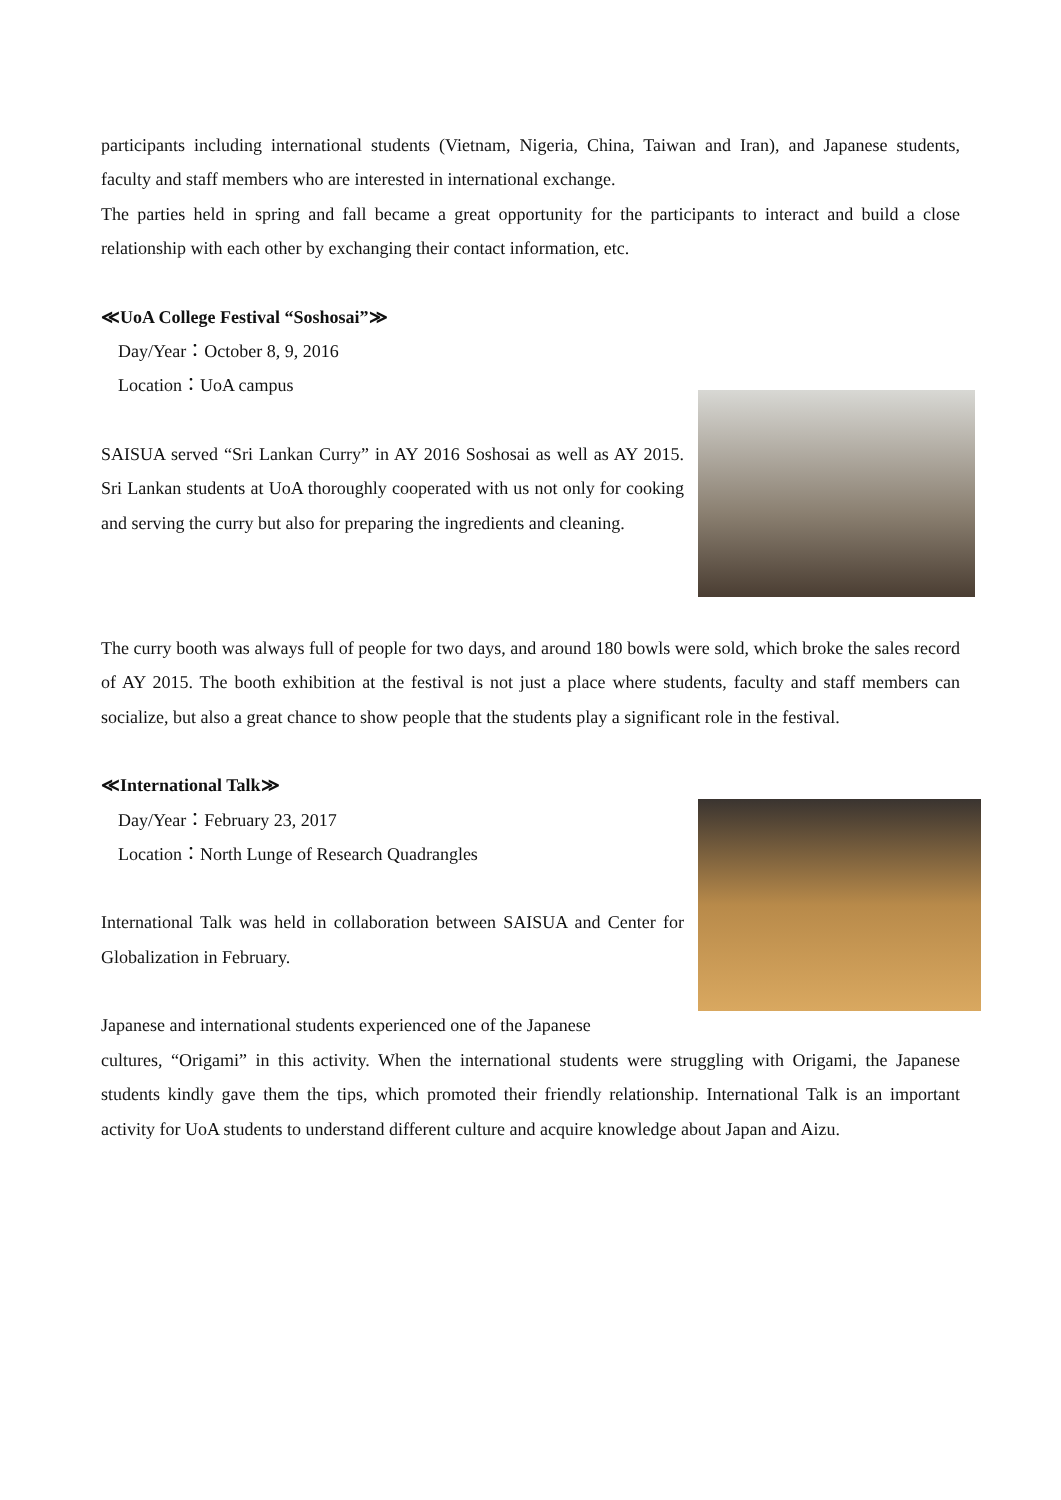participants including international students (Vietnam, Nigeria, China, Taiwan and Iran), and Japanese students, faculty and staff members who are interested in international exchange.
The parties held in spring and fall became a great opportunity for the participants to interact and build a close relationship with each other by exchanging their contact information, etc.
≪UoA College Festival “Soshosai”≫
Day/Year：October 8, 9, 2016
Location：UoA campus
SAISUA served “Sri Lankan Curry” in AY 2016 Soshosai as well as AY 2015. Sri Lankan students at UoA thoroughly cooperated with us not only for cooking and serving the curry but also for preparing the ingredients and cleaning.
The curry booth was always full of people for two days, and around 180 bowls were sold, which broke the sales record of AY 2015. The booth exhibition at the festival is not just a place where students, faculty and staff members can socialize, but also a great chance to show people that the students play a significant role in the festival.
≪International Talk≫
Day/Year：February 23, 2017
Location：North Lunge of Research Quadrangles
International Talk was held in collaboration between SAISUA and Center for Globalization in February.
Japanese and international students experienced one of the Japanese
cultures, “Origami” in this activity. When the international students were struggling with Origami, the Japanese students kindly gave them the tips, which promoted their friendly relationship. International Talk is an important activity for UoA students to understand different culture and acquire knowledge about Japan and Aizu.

==

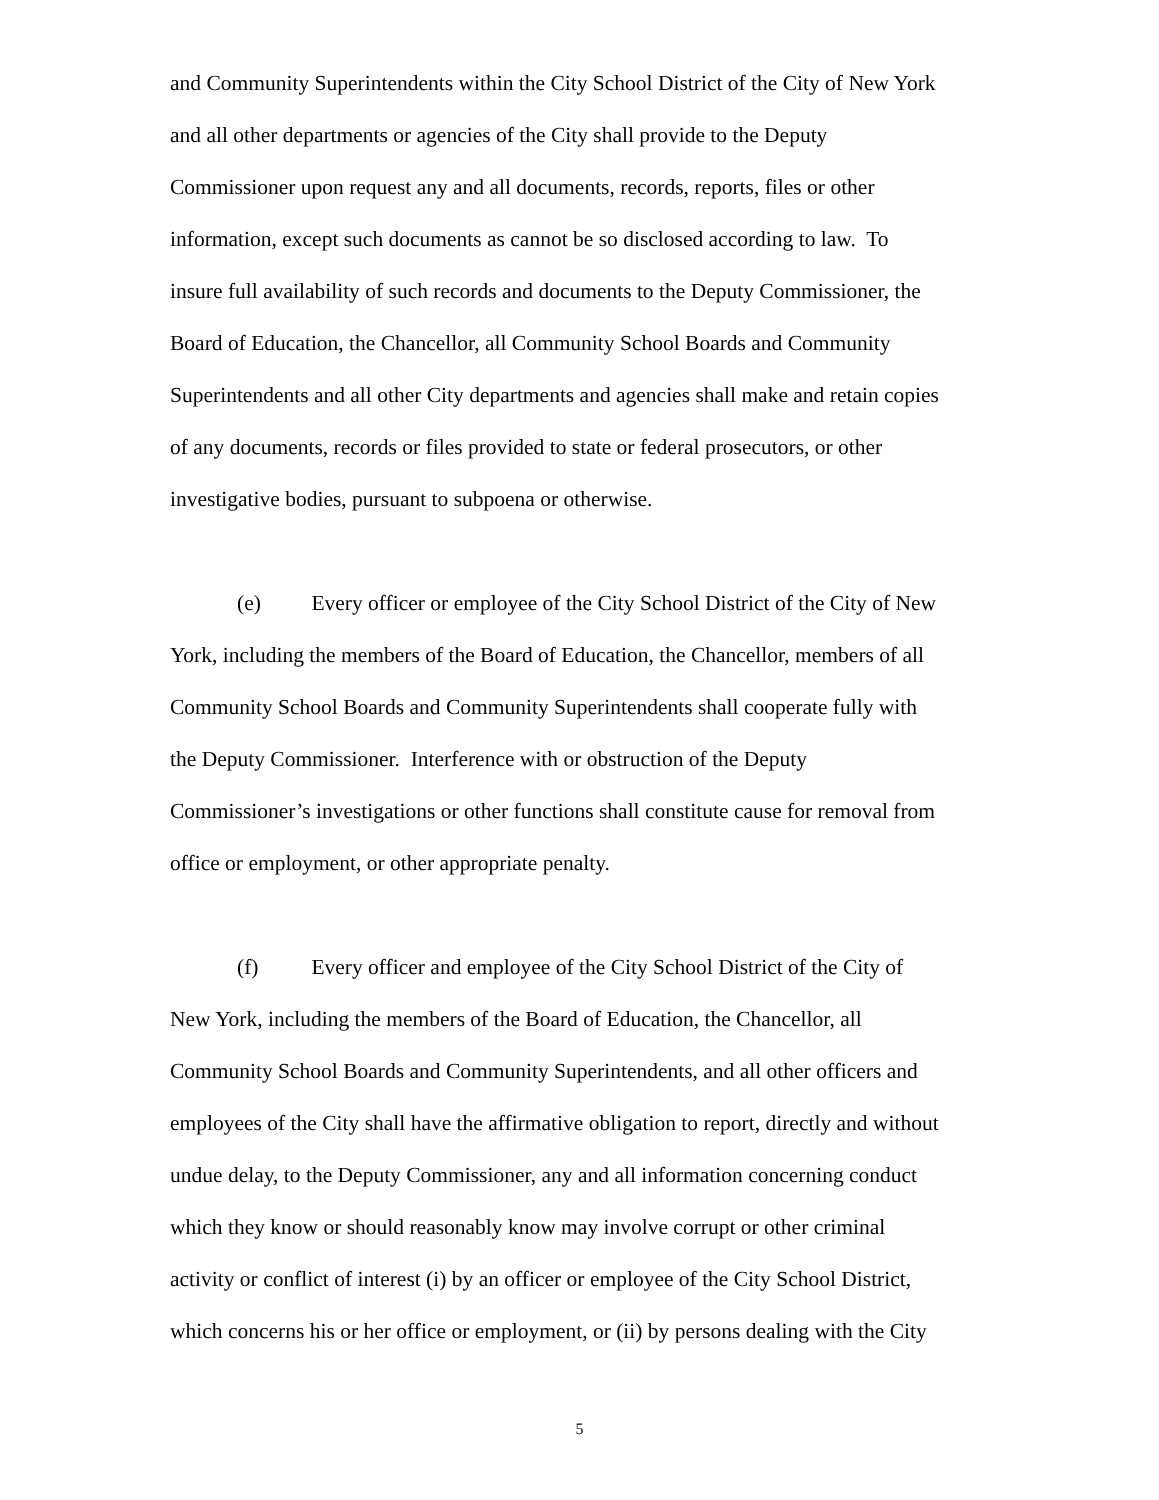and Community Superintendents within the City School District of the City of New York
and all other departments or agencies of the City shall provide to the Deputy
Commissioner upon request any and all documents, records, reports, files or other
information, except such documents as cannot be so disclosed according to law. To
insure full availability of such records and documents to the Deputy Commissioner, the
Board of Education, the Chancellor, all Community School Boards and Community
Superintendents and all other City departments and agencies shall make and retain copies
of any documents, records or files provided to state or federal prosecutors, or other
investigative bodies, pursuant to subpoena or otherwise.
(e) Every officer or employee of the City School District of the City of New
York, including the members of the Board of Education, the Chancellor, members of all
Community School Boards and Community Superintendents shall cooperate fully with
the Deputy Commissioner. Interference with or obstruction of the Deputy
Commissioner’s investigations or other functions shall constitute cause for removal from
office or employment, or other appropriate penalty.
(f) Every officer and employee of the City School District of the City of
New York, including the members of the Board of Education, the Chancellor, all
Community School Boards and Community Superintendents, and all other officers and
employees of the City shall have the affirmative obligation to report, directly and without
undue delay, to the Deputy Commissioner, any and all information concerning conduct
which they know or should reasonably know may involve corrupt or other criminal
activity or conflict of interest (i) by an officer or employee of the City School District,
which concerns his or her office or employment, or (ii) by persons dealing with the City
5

Instructions for the task
Could you transcribe the entries above word for word, from the line with "Board of Education, the Chancellor, all Community" down to the line with "investigative bodies, pursuant", keeping both?

Expected answer
Board of Education, the Chancellor, all Community School Boards and Community
Superintendents and all other City departments and agencies shall make and retain copies
of any documents, records or files provided to state or federal prosecutors, or other
investigative bodies, pursuant to subpoena or otherwise.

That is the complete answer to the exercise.